The market will have to reassess its dovish reaction as inflation, especially core inflation, was coming down "agonizingly slowly," he added.

Eurostat data showed inflation in the euro zone dropped by the most on record in March. However, growth in core prices accelerated.

The European Central Bank still has a "little way" to go with interest rate increases to vanquish core inflation, French ECB policymaker Francois Villeroy de Galhau said in a newspaper interview.

"As core euro-zone inflation edged up to a new all-time high in March we think policymakers will remain in hawkish mood for now," Andrew Kenningham, chief Europe economist at Capital Economics, said in a note.

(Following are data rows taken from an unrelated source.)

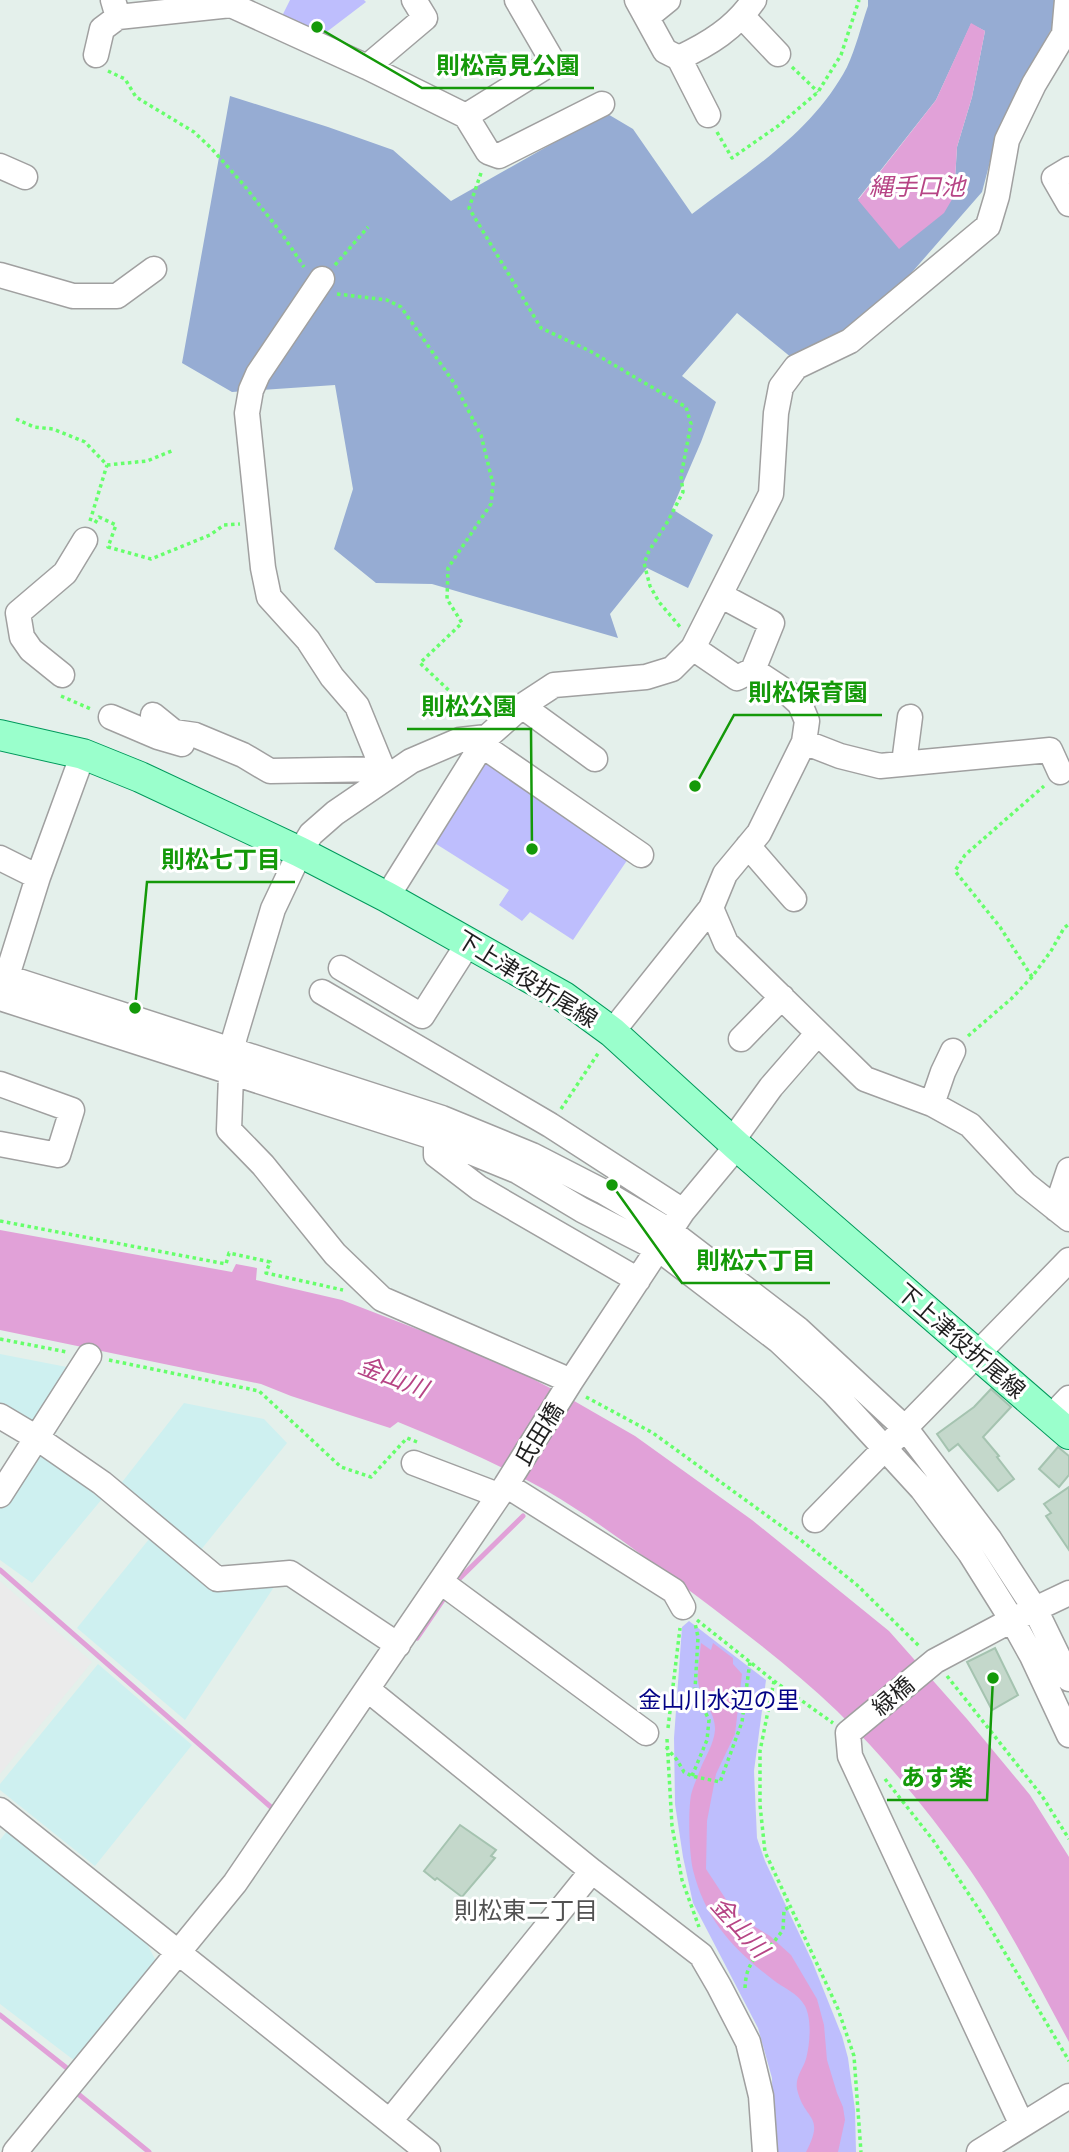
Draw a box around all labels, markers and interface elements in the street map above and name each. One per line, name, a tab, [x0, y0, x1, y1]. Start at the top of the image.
callout: 則松高見公園	[422, 43, 594, 88]
text: 則松高見公園	[436, 50, 580, 81]
water label: 縄手口池	[869, 171, 967, 202]
callout: 則松保育園	[734, 670, 882, 715]
text: 則松保育園	[748, 677, 868, 708]
callout: 則松公園	[407, 684, 531, 729]
text: 則松公園	[421, 691, 517, 722]
callout: 則松七丁目	[147, 837, 295, 882]
text: 則松七丁目	[161, 844, 281, 875]
street label: 下上津役折尾線	[451, 924, 603, 1034]
callout: 則松六丁目	[682, 1238, 830, 1283]
text: 則松六丁目	[696, 1245, 816, 1276]
street label: 下上津役折尾線	[890, 1277, 1032, 1405]
water label: 金山川	[354, 1350, 435, 1405]
street label: 氏田橋	[508, 1397, 570, 1471]
street label: 緑橋	[866, 1670, 920, 1722]
park label: 金山川水辺の里	[639, 1685, 800, 1715]
callout: あす楽	[887, 1755, 987, 1800]
text: あす楽	[901, 1762, 973, 1793]
water label: 金山川	[704, 1890, 778, 1966]
district label: 則松東二丁目	[454, 1895, 598, 1926]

"Our forecast is for another 100bp of rate hikes in the coming months - substantially more than the markets are pricing in."

Separate data showed U.S. personal consumption expenditures inflation fell in February, with the core reading lower than expected.

Rate-sensitive tech shares and real estate stocks gained 0.5% and 0.4%, respectively.

Among individual stocks, Swiss engineering company ABB gained 1.8% as it said it would launch its new $1 billion share buyback on April 3 with the intention to buy up to 30 million of its shares.

Adidas AG gained 5% as UBS raised the Germany-based athletics company's price target, while H&M rose 3.4%, amid a streak of analyst upgrades after the Swedish fashion retailer posted Q1 results above market expectations.

Retail shares continued to maintain momentum, adding 1.7%.